A exigência para os deputados declararem suas fontes de financiamento e potenciais conflitos de interesse tornou-se obrigatório, pela primeira vez em 2012, devido a um trecho do novo código de conduta introduzido pelo Parlamento Europeu. A decisão seguiu o escândalo de propina-para-leis, quando quatro deputados foram acusados de aceitar dinheiro para influenciar a legislação. O deputado austríaco Ernst Strasser foi preso por suborno em janeiro deste ano.
PDFs on-line “não é governo aberto”
Muitas ONGs estão descontentes, pois o parlamento não demonstra interesse de adotar os aplicativos e o uso da tecnologia para se tornar mais transparente e não levam as iniciativas a sério. Ronny Patz, que trabalha para a Transparência Internacional, organização que a AMARRIBO Brasil representa no país, questionou a atuação do parlamento. "Por que nós, cidadãos e voluntários, temos que passar todo o final de semana em Bruxelas, disponibilizando documentos em grego e lituano, apenas para fazer os nossos representantes prestarem contas? A informação passa pelas mãos dos administradores do parlamento – simplesmente despejar arquivos PDFs em um site não é sinal de um governo aberto".
Embora o projeto ainda não esteja completo, os hackers estão criando uma campanha que usa a tecnologia para tornar a União Europeia transparente. O compromisso final deles é uma carta aberta, dirigida ao secretário-geral, que exige mais transparência e acesso para que o parlamento seja aberto na prática.
"Há conhecimento tecnológico aqui, assim como há também uma atmosfera de idealismo", disse O'Huiginn, um dos hackers participantes. "Na Bósnia, ninguém acredita que pode mudar a forma corrupta e incompetente dos políticos. Aqui, as pessoas simplesmente escrevem alguns códigos e fazem algo para mudar isso
No Brasil
O Brasil também tem desenvolvido algumas maratonas hackers. A mais recente foi a realizada na Campus Party, no mês passado, em São Paulo.

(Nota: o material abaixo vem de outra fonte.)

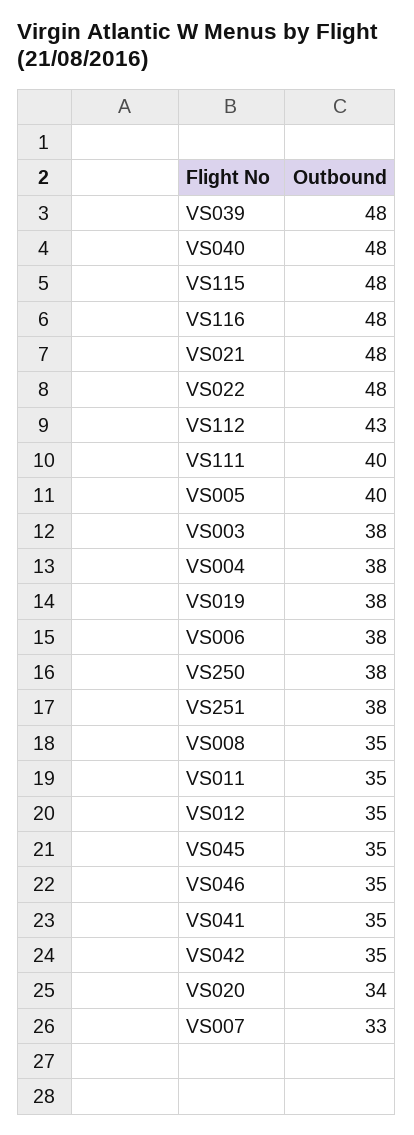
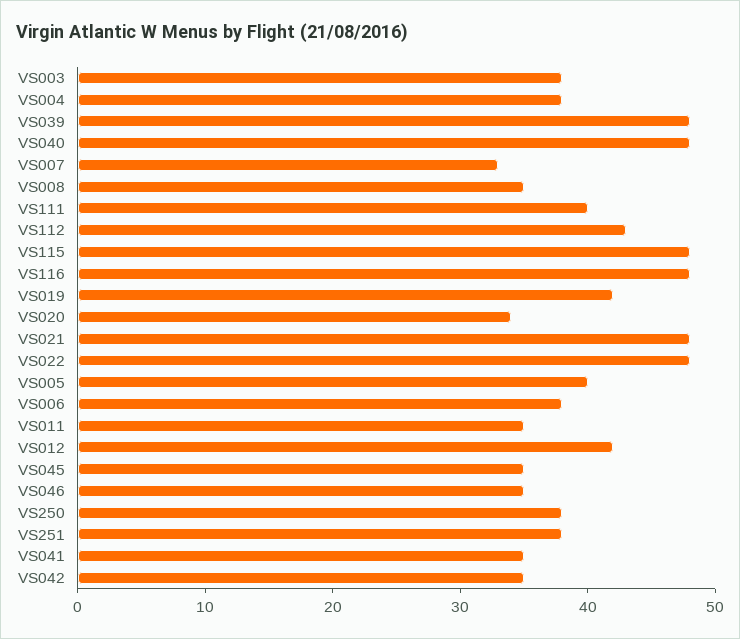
  {
    "VS039": 48,
    "VS040": 48,
    "VS115": 48,
    "VS116": 48,
    "VS021": 48,
    "VS022": 48,
    "VS112": 43,
    "VS111": 40,
    "VS005": 40,
    "VS003": 38,
    "VS004": 38,
-   "VS019": 38,
+   "VS019": 42,
    "VS006": 38,
    "VS250": 38,
    "VS251": 38,
    "VS008": 35,
    "VS011": 35,
-   "VS012": 35,
+   "VS012": 42,
    "VS045": 35,
    "VS046": 35,
    "VS041": 35,
    "VS042": 35,
    "VS020": 34,
    "VS007": 33
  }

A proposta era desenvolver soluções para transformar a comunicação dos professores e melhorar o ensino.
A Câmara dos Deputados também se mostrou interessada no trabalho dos hackers do bem e deu início, neste ano, às atividades do “Laboratório Hacker” com o objetivo de desenvolver projetos para aproximar a população no Legislativo. A ideia é melhorar a participação do cidadão no ambiente virtual, incentivando assim, a democracia participativa.
No final do ano passado, a Câmara dos Deputados realizou um concurso hackathon com o objetivo de promover o desenvolvimento de projetos que visassem o aumento da transparência na divulgação de informações públicas por meio de tecnologias digitais. O Instituto de Fiscalização e Controle (IFC) ficou entre os finalistas.
Em 2012, na 15ª Conferência Internacional Anticorrupção (IACC), organizada pela AMARRIBO Brasil e pela Transparência Internacional, foi realizado o “IACC Hackathon”. O concurso premiou as melhores iniciativas tecnológicas para solucionar problemas ligados à corrupção.
Além dos hackathons, há no Brasil grupos permanentes de hackers, um deles é o Transparência Hacker. Os voluntários deste grupo trabalham com dados governamentais abertos e buscam mostrar a importância dessas informações para a sociedade, ao mesmo tempo em que pressionam o governo brasileiro a disponibilizar tais dados de maneira acessível para qualquer cidadão. Se quiser conhecer a Transparência Hacker, acesse https://www.facebook.com/transparencia.hacker.
Outro grupo é o Champs. Os integrantes desta equipe venceram o primeiro Hackathon do governo de Minas Gerais. O Champs criou o http://dataminas.info, um site feito para auxiliar qualquer pessoa entender as contas do governo.
Já para quem é de São Paulo pode conhecer um hackerspace,o Garoa Hacker Clube. Ele é um laboratório comunitário que propicia a troca de conhecimento através de uma infraestrutura para que pessoas interessadas em tecnologia realizem projetos em diversas áreas.